Transcribe the text of every item below verbatim, keeping each line as it appears.

━━━━

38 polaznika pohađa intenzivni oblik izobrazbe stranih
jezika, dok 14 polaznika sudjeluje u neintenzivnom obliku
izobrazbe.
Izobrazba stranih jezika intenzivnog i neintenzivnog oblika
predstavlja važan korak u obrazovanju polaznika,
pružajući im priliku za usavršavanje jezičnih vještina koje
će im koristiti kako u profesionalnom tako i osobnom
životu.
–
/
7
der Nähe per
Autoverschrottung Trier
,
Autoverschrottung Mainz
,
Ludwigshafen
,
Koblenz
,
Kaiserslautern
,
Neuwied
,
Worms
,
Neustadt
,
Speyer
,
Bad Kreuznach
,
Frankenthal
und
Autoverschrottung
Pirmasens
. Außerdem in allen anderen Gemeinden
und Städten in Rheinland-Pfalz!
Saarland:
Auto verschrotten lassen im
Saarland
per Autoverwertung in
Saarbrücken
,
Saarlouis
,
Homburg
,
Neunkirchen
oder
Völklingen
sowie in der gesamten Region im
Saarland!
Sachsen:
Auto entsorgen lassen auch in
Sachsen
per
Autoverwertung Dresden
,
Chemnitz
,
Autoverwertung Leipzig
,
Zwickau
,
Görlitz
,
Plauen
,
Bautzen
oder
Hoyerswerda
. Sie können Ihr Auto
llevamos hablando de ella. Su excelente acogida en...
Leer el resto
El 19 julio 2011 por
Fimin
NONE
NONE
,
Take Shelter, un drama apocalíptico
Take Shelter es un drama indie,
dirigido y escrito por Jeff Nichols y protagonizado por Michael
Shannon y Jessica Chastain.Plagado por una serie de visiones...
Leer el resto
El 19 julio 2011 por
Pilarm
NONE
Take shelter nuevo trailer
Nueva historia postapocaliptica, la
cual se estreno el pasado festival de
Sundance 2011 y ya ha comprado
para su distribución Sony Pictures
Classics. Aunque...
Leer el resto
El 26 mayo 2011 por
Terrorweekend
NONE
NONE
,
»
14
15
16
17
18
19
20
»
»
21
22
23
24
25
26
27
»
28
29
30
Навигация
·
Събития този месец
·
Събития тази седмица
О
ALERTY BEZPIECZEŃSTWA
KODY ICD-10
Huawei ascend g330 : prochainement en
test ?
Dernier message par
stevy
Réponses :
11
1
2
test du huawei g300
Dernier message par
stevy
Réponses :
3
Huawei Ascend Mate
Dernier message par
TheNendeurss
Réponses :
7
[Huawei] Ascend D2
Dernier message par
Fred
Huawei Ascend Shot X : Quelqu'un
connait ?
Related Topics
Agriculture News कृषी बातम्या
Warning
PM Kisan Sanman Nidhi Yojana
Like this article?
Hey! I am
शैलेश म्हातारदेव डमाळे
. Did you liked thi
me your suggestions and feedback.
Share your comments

━━━━

EXERCISE SOLUTION>
38 polaznika pohađa intenzivni oblik izobrazbe stranih
jezika, dok 14 polaznika sudjeluje u neintenzivnom obliku
izobrazbe.
Izobrazba stranih jezika intenzivnog i neintenzivnog oblika
predstavlja važan korak u obrazovanju polaznika,
pružajući im priliku za usavršavanje jezičnih vještina koje
će im koristiti kako u profesionalnom tako i osobnom
životu.
–
/
7
der Nähe per
Autoverschrottung Trier
,
Autoverschrottung Mainz
,
Ludwigshafen
,
Koblenz
,
Kaiserslautern
,
Neuwied
,
Worms
,
Neustadt
,
Speyer
,
Bad Kreuznach
,
Frankenthal
und
Autoverschrottung
Pirmasens
. Außerdem in allen anderen Gemeinden
und Städten in Rheinland-Pfalz!
Saarland:
Auto verschrotten lassen im
Saarland
per Autoverwertung in
Saarbrücken
,
Saarlouis
,
Homburg
,
Neunkirchen
oder
Völklingen
sowie in der gesamten Region im
Saarland!
Sachsen:
Auto entsorgen lassen auch in
Sachsen
per
Autoverwertung Dresden
,
Chemnitz
,
Autoverwertung Leipzig
,
Zwickau
,
Görlitz
,
Plauen
,
Bautzen
oder
Hoyerswerda
. Sie können Ihr Auto
llevamos hablando de ella. Su excelente acogida en...
Leer el resto
El 19 julio 2011 por
Fimin
NONE
NONE
,
Take Shelter, un drama apocalíptico
Take Shelter es un drama indie,
dirigido y escrito por Jeff Nichols y protagonizado por Michael
Shannon y Jessica Chastain.Plagado por una serie de visiones...
Leer el resto
El 19 julio 2011 por
Pilarm
NONE
Take shelter nuevo trailer
Nueva historia postapocaliptica, la
cual se estreno el pasado festival de
Sundance 2011 y ya ha comprado
para su distribución Sony Pictures
Classics. Aunque...
Leer el resto
El 26 mayo 2011 por
Terrorweekend
NONE
NONE
,
»
14
15
16
17
18
19
20
»
»
21
22
23
24
25
26
27
»
28
29
30
Навигация
·
Събития този месец
·
Събития тази седмица
О
ALERTY BEZPIECZEŃSTWA
KODY ICD-10
Huawei ascend g330 : prochainement en
test ?
Dernier message par
stevy
Réponses :
11
1
2
test du huawei g300
Dernier message par
stevy
Réponses :
3
Huawei Ascend Mate
Dernier message par
TheNendeurss
Réponses :
7
[Huawei] Ascend D2
Dernier message par
Fred
Huawei Ascend Shot X : Quelqu'un
connait ?
Related Topics
Agriculture News कृषी बातम्या
Warning
PM Kisan Sanman Nidhi Yojana
Like this article?
Hey! I am
शैलेश म्हातारदेव डमाळे
. Did you liked thi
me your suggestions and feedback.
Share your comments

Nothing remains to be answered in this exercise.